Experts consider reform of the police system a long and difficult process. In 2004 starting pay for police personnel was US$60 per month plus a hazardous duty allowance of an additional US$87 per month. As under the Hussein regime, police corruption, extortion, and theft have continued to be problematic. In the elections of 2005, the National Guard and police provided polling place security that monitors characterized as adequate, under threats of large-scale insurgent disruption.
The Iraqi National Intelligence Service (INIS) was established in 2004 in cooperation with the U.S. Central Intelligence Agency (CIA) to gather information on groups threatening national security. The president is to appoint the director of the INIS, which is to serve as an information agency for the Council of Ministers and have no law enforcement authority.
Internal Threat
In 2005 estimates of the number of insurgents in Iraq varied widely from 30,000 to 200,000. According to one 2005 report, 90 percent of the 30,000 insurgents present were Iraqis, and most foreign insurgents came from Algeria, Sudan, Syria, and Yemen. Insurgent forces, concentrated in Sunni-dominated central Iraq, were organized by surviving leaders of the Baathist establishment. An organization central to this threat is Tanzim Qaidat al Jihad fi Bilad al Rafidayn (TQJBR), which was led by the Jordanian extremist Abu Musab al Zarqawi until his death in May 2006. TQJBR’s objectives are to expel the multinational coalition forces from Iraq and establish a state under Islamic law, and to this end it has allied itself with the global anti-Western jihad of al Qaeda. The level of violence in Iraq increased in the months following Zarqawi’s death.

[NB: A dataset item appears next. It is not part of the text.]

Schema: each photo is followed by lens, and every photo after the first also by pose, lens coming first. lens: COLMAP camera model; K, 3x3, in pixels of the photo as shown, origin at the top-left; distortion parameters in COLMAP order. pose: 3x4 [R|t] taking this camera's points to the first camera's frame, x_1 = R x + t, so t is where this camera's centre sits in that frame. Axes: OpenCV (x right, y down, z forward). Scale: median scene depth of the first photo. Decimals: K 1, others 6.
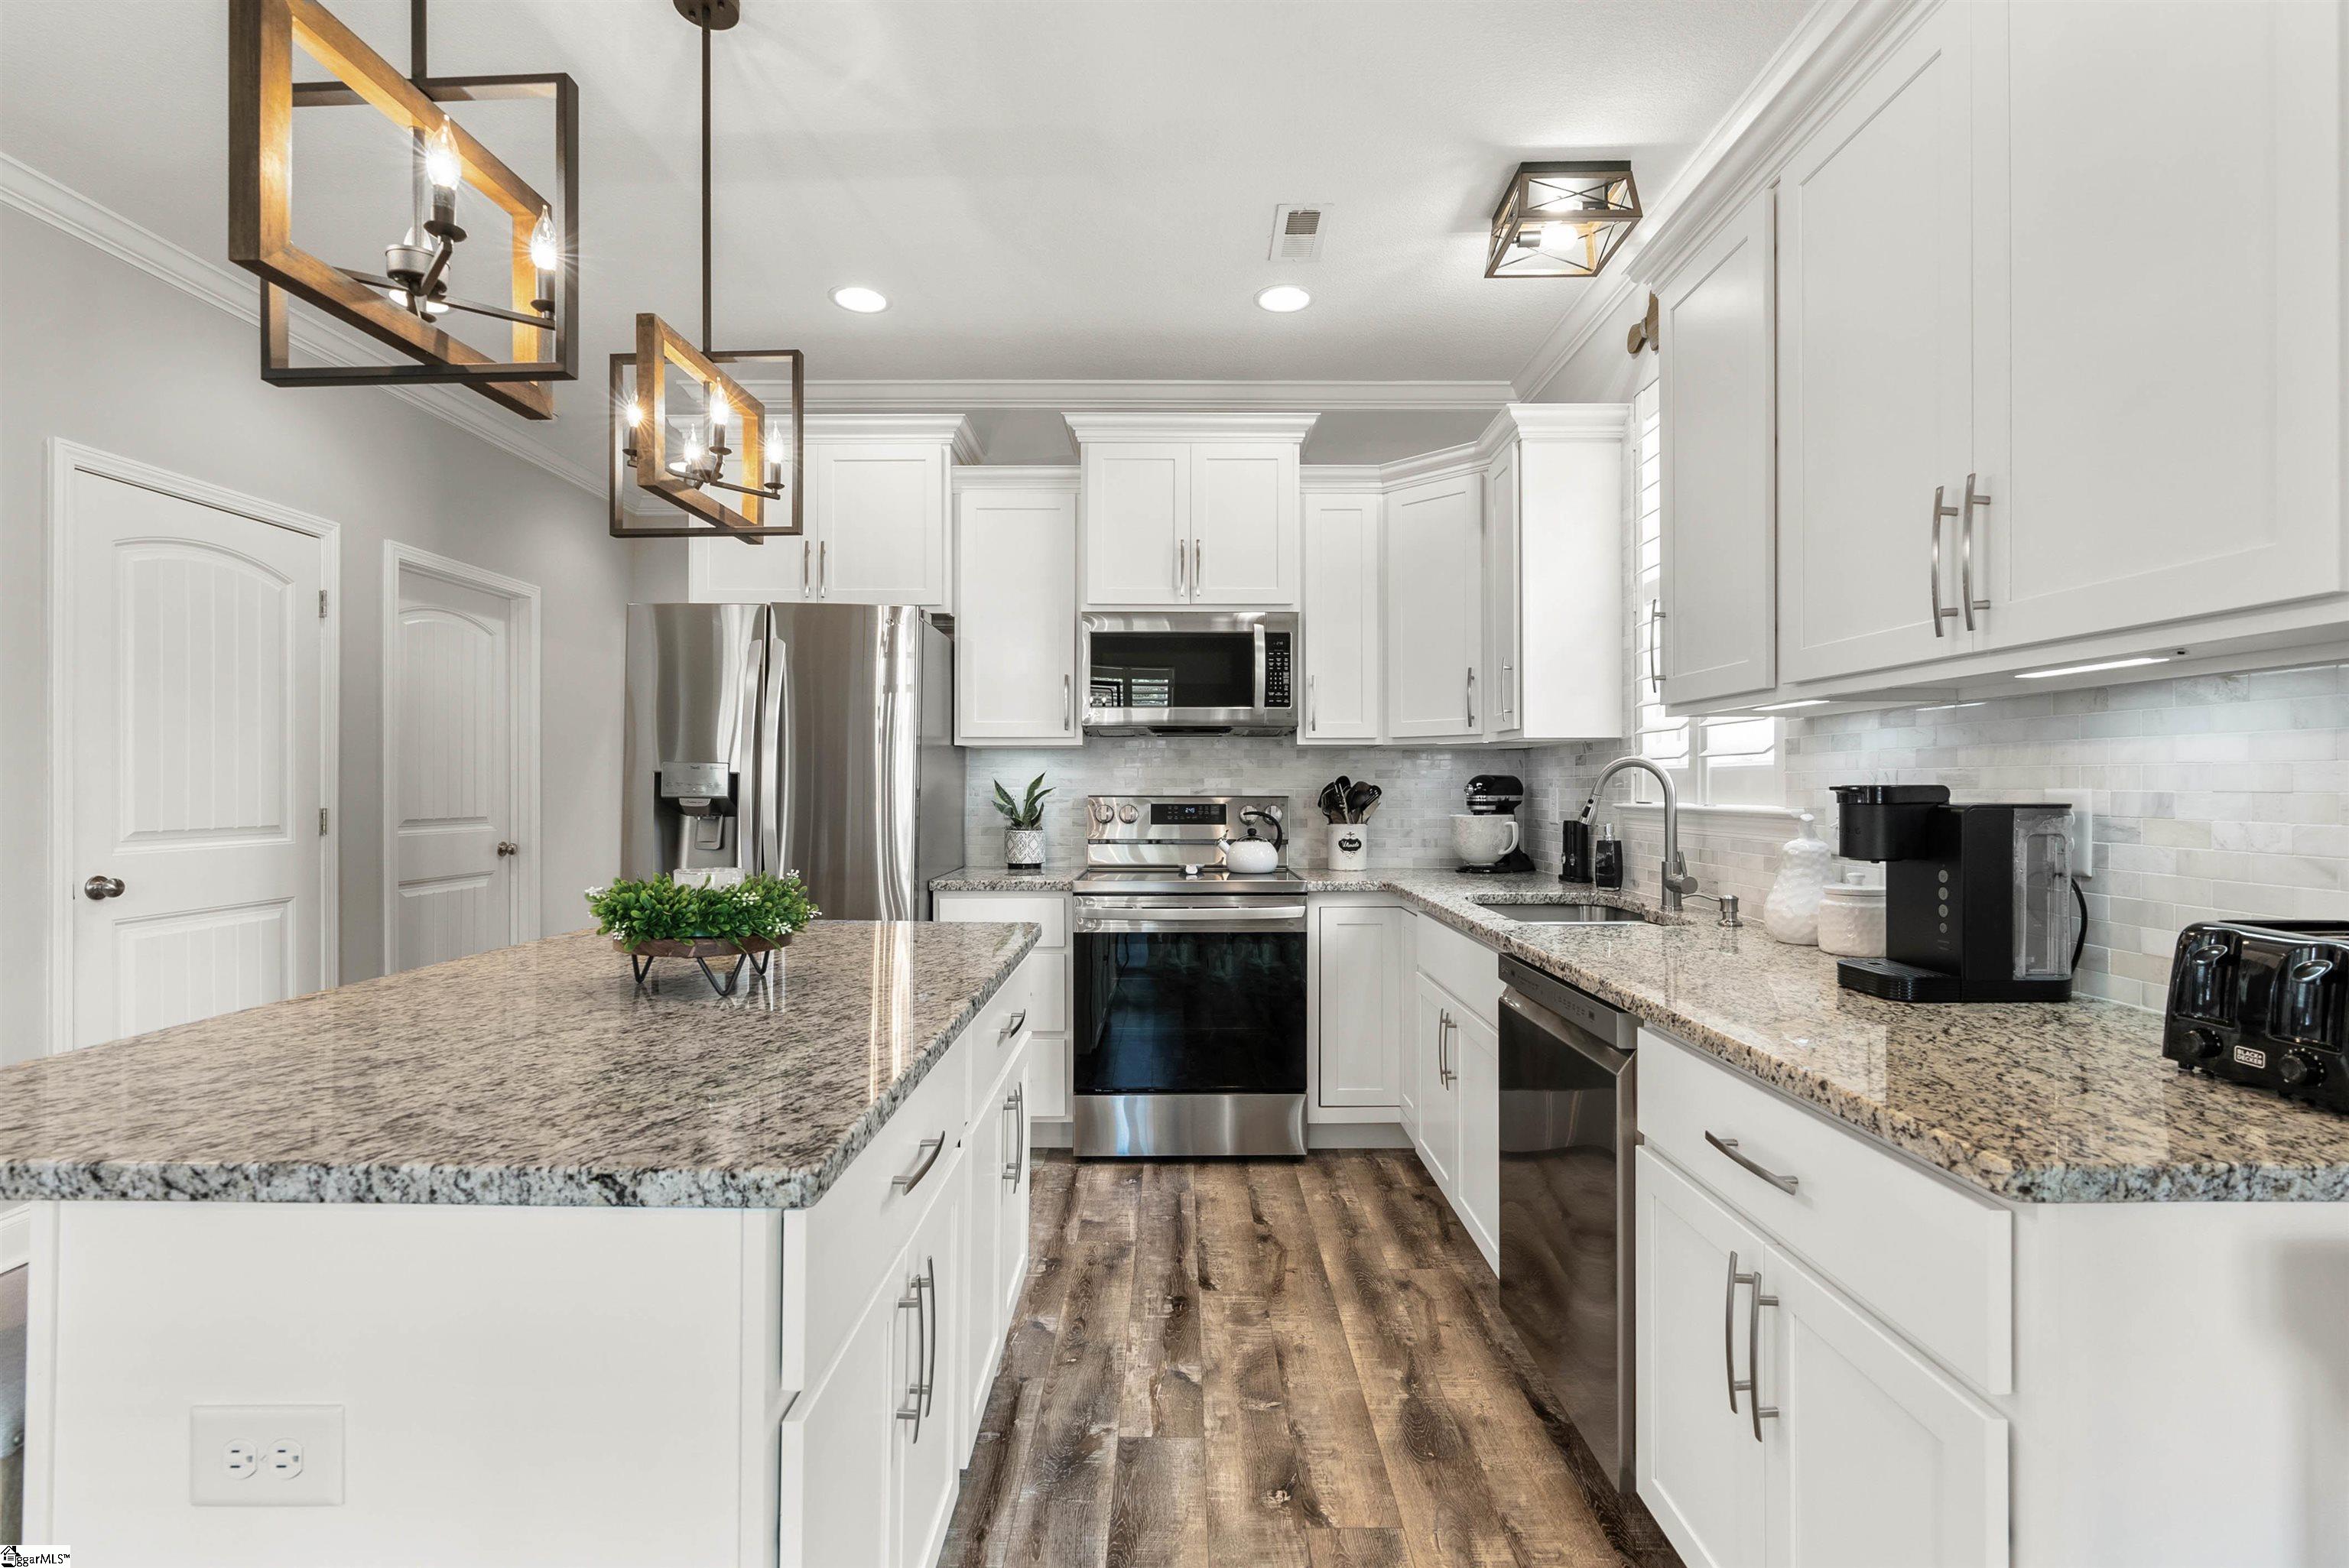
lens RADIAL K [[1066.5, 0, 1180.4], [0, 1066.5, 773.9], [0, 0, 1]] dist [-0.013804, 0.000269]
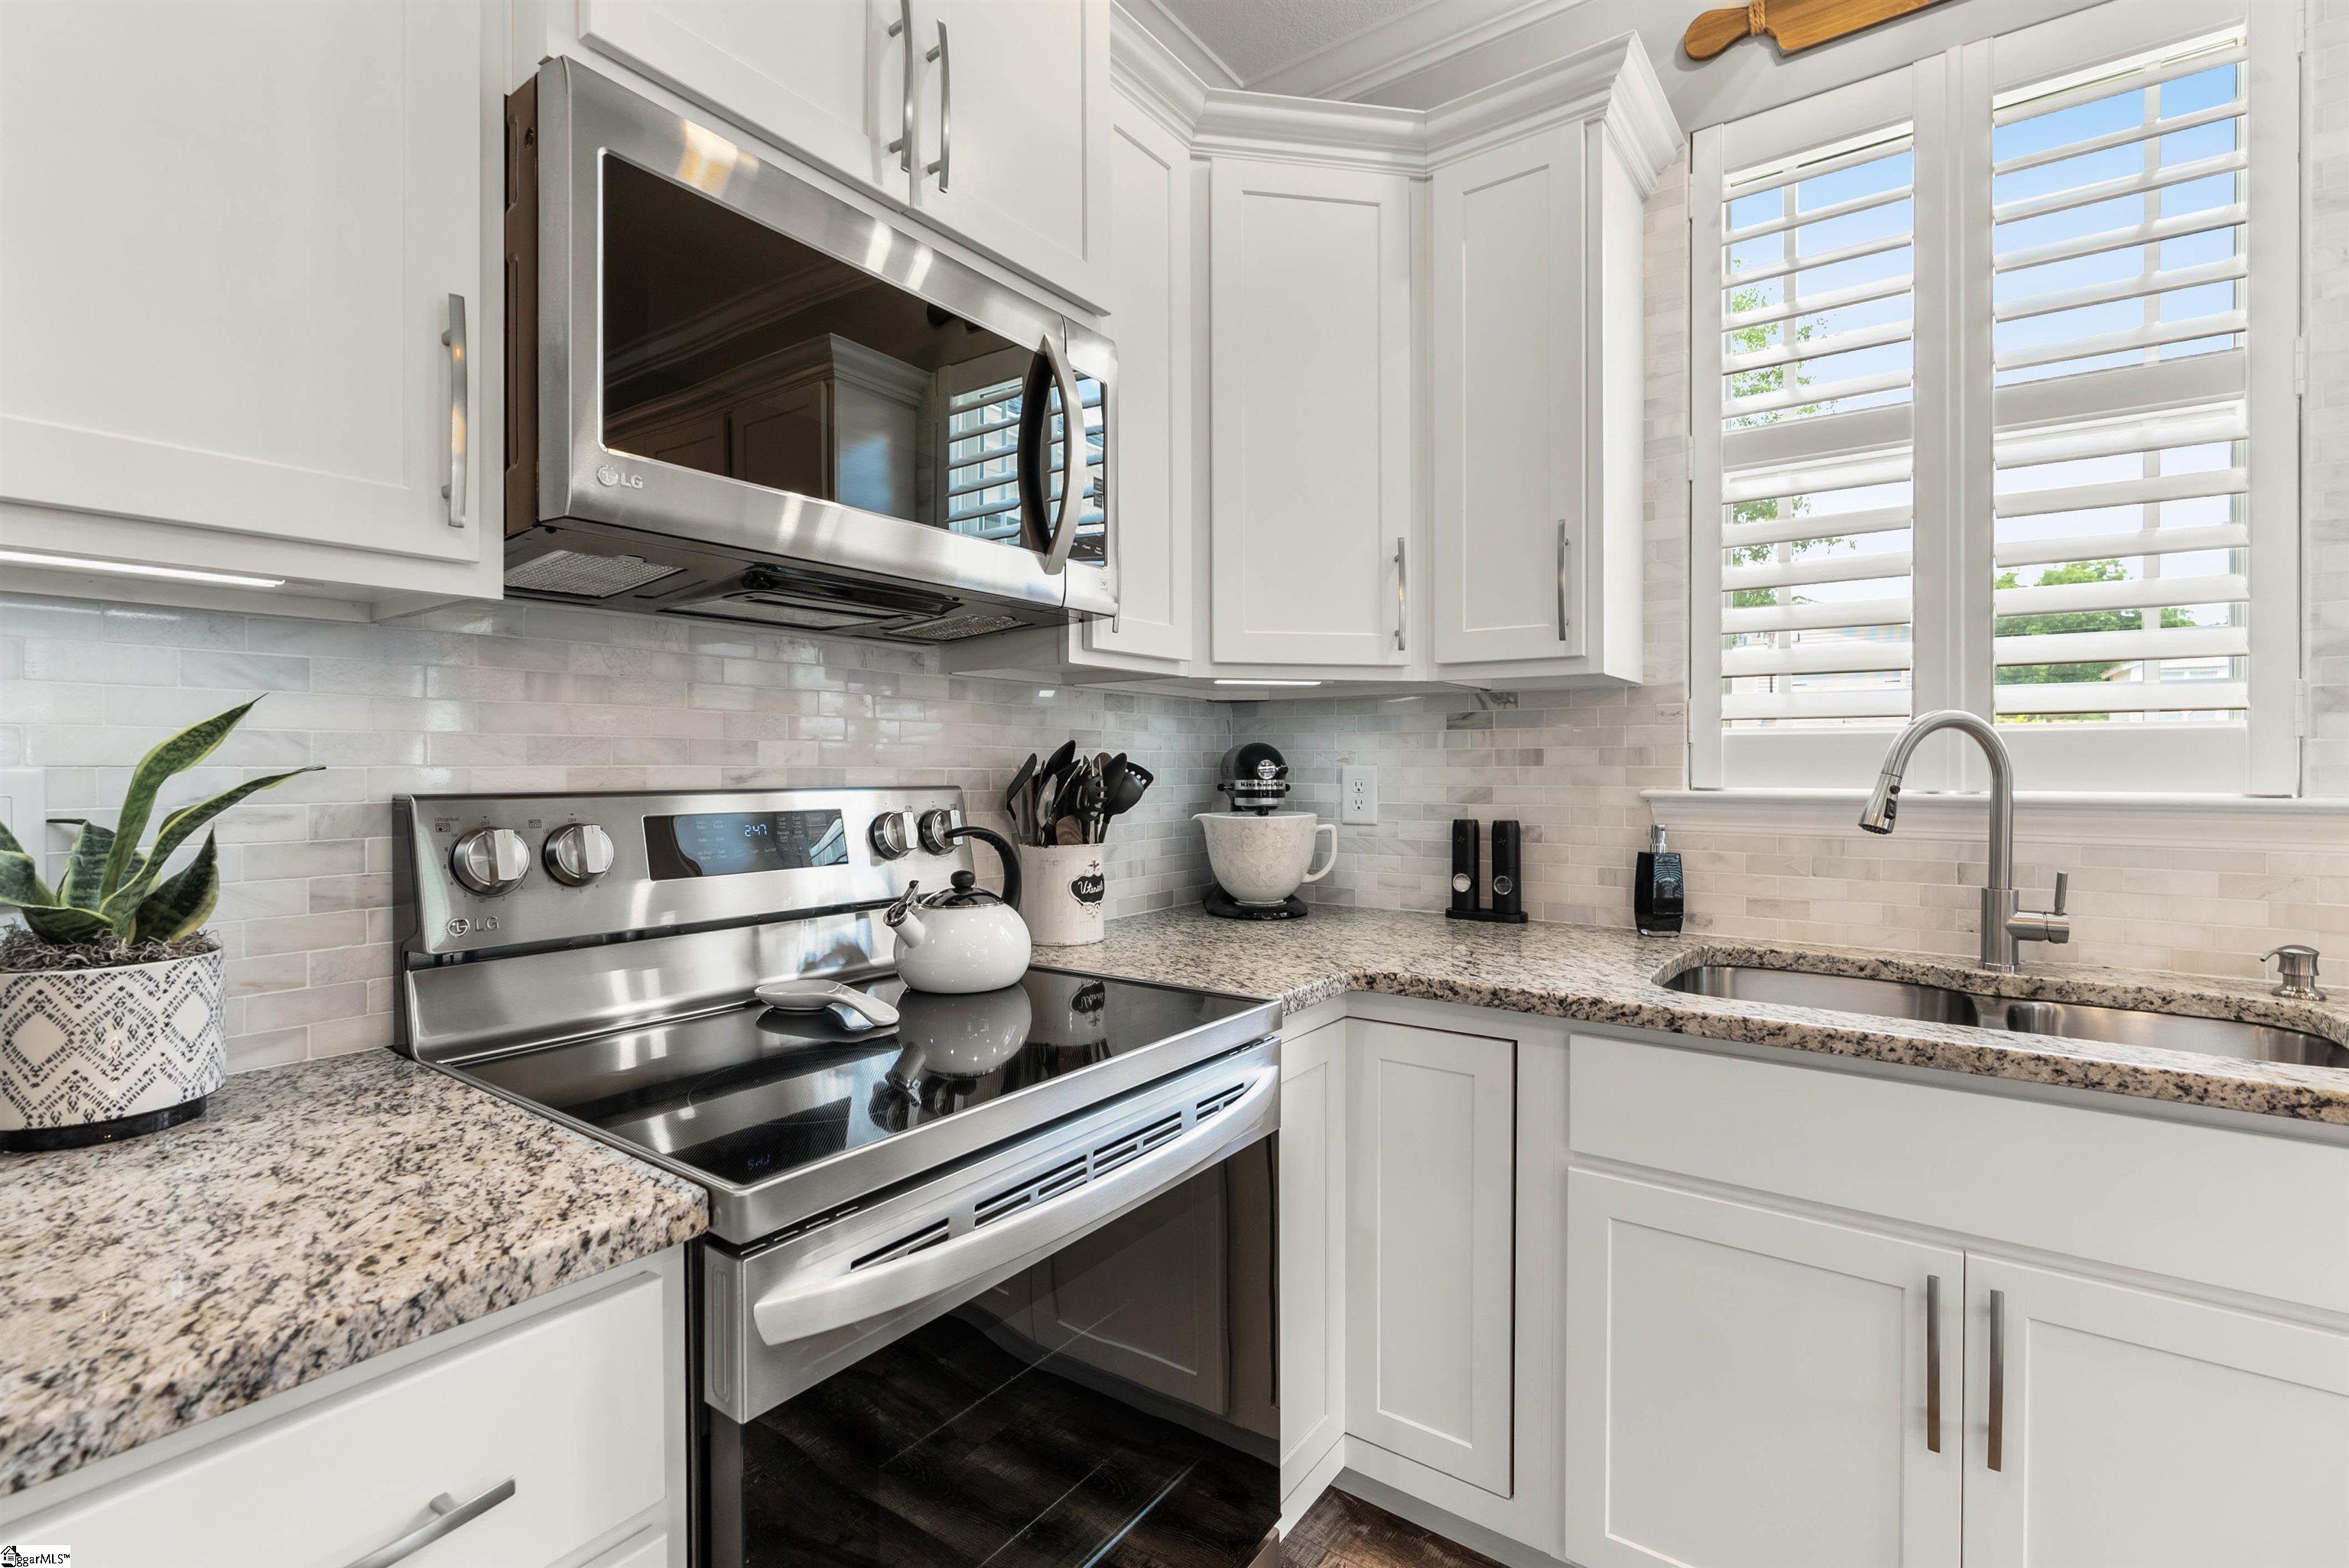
lens RADIAL K [[1066.5, 0, 1180.4], [0, 1066.5, 773.9], [0, 0, 1]] dist [-0.013804, 0.000269]
pose [[0.579766, -0.006829, 0.814755, -0.197737], [-0.009888, 0.999832, 0.015417, 0.008963], [-0.814723, -0.016995, 0.579601, 0.699506]]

Many independent militia groups also are believed responsible for attacks. Following the formation of a permanent government, sectarian violence between Shia and Sunni militias escalated sharply in the spring and summer of 2006, increasing fears of a full-scale civil war. The United Nations estimated that such violence killed more than 4,300 civilians in the first half of 2006. In 2006 the Shia leader Moqtada al Sadr emerged as the strongest militia leader. Headquartered in An Najaf, al Sadr’s militia, the Mahdi Army, had tens of thousands of fighters in mid-2006. Its power was magnified by the dominant position in the parliament of al Sadr’s political party, the United Iraqi Alliance.
In the absence of effective security, conventional crime also increased significantly beginning in 2003. Kidnapping for ransom and the trafficking of women and workers continued to increase in 2005 and 2006. The trafficking activity took advantage of Iraq’s loose border controls.
Terrorism
Since the toppling of Saddam Hussein in May 2003, coalition military forces, Iraqis involved with reconstruction, and the general public have been endangered by a variety of bombings, kidnappings, and executions conducted by insurgent forces believed to be primarily Sunni and of both domestic and foreign origin. Their particular targets have been Iraqi police and military personnel and trainees, but in 2006 civilians increasingly were targeted. Many terrorist acts have been unattributed, and many apparently independent militias are known to have participated in them.